■ Exercise
From the items below, give as a numbered list the lines between the one holding "Mozart Day 1 - Opening concert" and the one holding "Liszt Academy, Grand Hall", inclusive, omitting any blank lines.

*** Opening The input ***

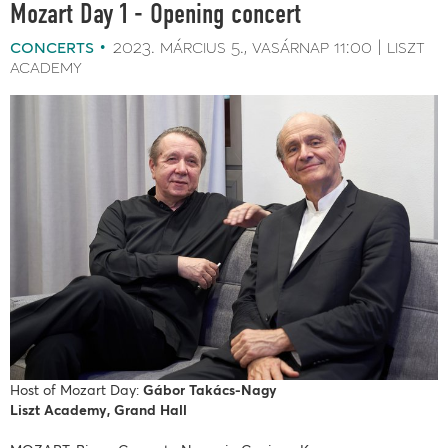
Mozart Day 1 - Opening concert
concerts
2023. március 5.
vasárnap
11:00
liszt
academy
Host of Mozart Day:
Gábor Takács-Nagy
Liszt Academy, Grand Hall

*** Closing The input ***
*** Opening The input ***

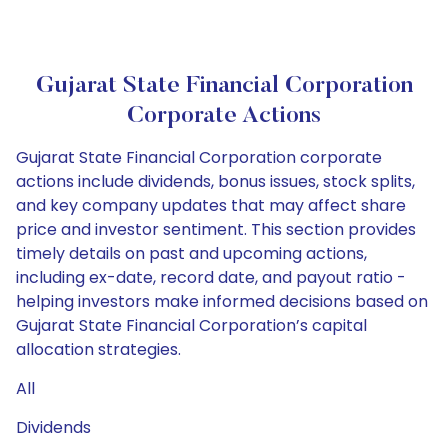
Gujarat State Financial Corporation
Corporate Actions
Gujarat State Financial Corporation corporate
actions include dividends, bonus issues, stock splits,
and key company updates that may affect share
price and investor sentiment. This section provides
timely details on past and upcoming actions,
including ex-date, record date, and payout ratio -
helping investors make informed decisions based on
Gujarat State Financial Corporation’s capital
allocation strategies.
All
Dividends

*** Closing The input ***

■ Result of the exercise
1. Mozart Day 1 - Opening concert
2. concerts
3. 2023. március 5.
4. vasárnap
5. 11:00
6. liszt
7. academy
8. Host of Mozart Day:
9. Gábor Takács-Nagy
10. Liszt Academy, Grand Hall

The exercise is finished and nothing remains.